His message of empowerment is already resonating with Black youth in Aotearoa. “After my first EP release show someone walked up to me and was like, ‘Your show was the first time that I was proud to be an African in New Zealand’.”
Mazbou Q has just released his latest single in what has been a breakout year for the United Kingdom born-Nigerian. His new track, Icon Status, is a politically motivated record that touches on issues of racism and civil unrest.
“These vultures, they want to appear black / But none of them actually see that / There's all this smoke if you actually be black / That's why they be keeping they teeth clamped,” is a line that calls out people appropriating black culture without appreciating what people of colour have to deal with in their daily lives.

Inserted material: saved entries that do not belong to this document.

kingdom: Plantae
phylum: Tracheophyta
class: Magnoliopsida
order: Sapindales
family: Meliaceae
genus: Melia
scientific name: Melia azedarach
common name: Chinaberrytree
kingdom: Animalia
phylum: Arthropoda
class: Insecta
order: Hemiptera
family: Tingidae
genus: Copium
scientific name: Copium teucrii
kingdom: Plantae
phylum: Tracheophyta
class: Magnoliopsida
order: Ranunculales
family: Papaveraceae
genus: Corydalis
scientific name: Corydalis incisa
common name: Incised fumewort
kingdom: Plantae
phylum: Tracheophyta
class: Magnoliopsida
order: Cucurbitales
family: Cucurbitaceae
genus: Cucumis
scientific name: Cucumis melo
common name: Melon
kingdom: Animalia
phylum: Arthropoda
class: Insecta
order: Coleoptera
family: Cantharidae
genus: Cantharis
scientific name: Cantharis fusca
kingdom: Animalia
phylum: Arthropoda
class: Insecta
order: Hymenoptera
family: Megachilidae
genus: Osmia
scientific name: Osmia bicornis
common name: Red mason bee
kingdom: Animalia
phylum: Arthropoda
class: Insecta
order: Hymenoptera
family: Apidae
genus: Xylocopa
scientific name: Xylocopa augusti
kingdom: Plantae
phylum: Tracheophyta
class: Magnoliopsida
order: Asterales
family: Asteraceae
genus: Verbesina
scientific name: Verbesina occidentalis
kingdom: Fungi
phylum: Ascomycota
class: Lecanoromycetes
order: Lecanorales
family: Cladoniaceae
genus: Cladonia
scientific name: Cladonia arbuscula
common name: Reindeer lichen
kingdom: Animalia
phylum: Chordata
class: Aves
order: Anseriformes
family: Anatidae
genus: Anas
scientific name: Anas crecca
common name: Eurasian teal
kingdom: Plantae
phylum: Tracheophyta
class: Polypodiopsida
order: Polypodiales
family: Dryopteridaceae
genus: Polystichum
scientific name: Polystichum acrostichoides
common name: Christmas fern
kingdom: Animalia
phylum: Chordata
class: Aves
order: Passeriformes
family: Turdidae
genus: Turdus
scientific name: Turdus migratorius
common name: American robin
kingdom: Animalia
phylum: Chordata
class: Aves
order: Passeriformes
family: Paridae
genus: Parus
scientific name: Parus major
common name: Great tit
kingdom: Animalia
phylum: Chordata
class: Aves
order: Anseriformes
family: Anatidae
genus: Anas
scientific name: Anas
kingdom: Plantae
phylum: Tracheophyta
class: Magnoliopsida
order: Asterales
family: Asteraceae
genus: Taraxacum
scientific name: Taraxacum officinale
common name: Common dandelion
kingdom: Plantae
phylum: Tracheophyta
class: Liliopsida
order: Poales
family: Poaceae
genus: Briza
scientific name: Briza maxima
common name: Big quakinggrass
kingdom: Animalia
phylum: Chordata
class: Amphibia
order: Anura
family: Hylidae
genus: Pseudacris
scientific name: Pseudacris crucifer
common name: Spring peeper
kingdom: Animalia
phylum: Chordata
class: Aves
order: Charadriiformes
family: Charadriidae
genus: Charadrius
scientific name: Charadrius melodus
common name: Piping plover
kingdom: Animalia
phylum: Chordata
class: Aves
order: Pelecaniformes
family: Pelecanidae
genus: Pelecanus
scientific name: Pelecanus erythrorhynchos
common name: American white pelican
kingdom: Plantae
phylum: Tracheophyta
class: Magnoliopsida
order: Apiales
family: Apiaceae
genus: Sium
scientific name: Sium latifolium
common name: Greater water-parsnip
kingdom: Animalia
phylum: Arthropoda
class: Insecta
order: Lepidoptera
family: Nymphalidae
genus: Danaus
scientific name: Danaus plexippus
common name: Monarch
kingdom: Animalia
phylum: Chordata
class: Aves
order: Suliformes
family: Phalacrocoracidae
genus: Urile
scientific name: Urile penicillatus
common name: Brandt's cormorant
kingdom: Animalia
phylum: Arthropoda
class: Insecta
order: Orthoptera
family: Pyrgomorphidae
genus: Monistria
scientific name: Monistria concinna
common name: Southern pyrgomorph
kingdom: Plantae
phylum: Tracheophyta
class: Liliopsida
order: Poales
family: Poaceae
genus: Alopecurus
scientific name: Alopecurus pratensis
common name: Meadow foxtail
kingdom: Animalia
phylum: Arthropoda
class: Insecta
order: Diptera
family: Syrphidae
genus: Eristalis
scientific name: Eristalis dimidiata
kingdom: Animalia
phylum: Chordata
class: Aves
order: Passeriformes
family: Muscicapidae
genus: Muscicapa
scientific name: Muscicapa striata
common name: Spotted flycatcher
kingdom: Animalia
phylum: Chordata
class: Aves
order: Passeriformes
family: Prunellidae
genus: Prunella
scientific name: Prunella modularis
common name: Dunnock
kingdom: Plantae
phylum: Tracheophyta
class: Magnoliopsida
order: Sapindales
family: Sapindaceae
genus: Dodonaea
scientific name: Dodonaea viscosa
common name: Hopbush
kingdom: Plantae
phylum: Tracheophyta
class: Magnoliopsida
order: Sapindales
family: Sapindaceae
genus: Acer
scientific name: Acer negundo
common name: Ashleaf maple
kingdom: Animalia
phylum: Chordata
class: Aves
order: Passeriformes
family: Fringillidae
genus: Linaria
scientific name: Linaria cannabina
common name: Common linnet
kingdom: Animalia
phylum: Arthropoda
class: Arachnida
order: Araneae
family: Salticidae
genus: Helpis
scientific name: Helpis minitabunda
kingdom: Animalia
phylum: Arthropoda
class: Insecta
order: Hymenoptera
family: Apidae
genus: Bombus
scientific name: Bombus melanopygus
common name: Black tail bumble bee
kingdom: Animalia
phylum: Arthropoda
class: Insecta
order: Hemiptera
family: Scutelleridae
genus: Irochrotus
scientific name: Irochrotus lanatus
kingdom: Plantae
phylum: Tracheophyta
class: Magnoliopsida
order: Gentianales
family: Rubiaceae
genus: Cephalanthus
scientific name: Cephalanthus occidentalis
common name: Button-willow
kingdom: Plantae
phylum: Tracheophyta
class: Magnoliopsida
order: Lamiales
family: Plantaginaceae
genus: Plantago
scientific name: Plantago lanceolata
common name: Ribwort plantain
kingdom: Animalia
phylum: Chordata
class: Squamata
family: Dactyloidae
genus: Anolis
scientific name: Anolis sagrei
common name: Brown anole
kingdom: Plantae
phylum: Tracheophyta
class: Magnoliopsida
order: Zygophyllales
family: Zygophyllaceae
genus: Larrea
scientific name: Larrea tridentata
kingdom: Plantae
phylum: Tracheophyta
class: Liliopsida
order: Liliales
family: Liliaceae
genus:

The video features imagery from the recent uprising against racial injustice in the United States, as well as footage of Mazbou Q speaking at one of the Black Lives Matter marches in New Zealand. With his politically-charged lyrics and attention-grabbing cadence and beats, Mazbou Q continues to ride the wave of African-Kiwi culture that’s grabbing mainstream attention.
“Music for me has been a journey of self-discovery,” he says. “I’ve used music to connect with my own identity, to make sense of a lot of the experiences I had growing up, which were ones of dealing with racism, and understanding myself in a context of a society where I am a minority.”
Previously known as Unchained XL, Mazbou Q says his new music has a different message to what he was making when he first began. Now, the focus is on empowerment and leaving a legacy he can be proud of in the future.
Although he had always dreamed of being a full-time musician, it wasn’t until the age of 28 that Mazbou Q decided to take the plunge, quitting his job as a software engineer.
“I had my degree and had accumulated enough work experience to mitigate the risk of things not working out. I didn’t have any debt, no kids, and I was like ‘alright, now’s the time to give it a go if it was ever going to work,’” Mazbou Q says.
With an exciting visual project on the way and other new tracks in the pipelines, the future is looking very bright and busy for Mazbou Q.
“I think I’m meant to do music. I think I’m fulfilling my purpose... It just feels right.”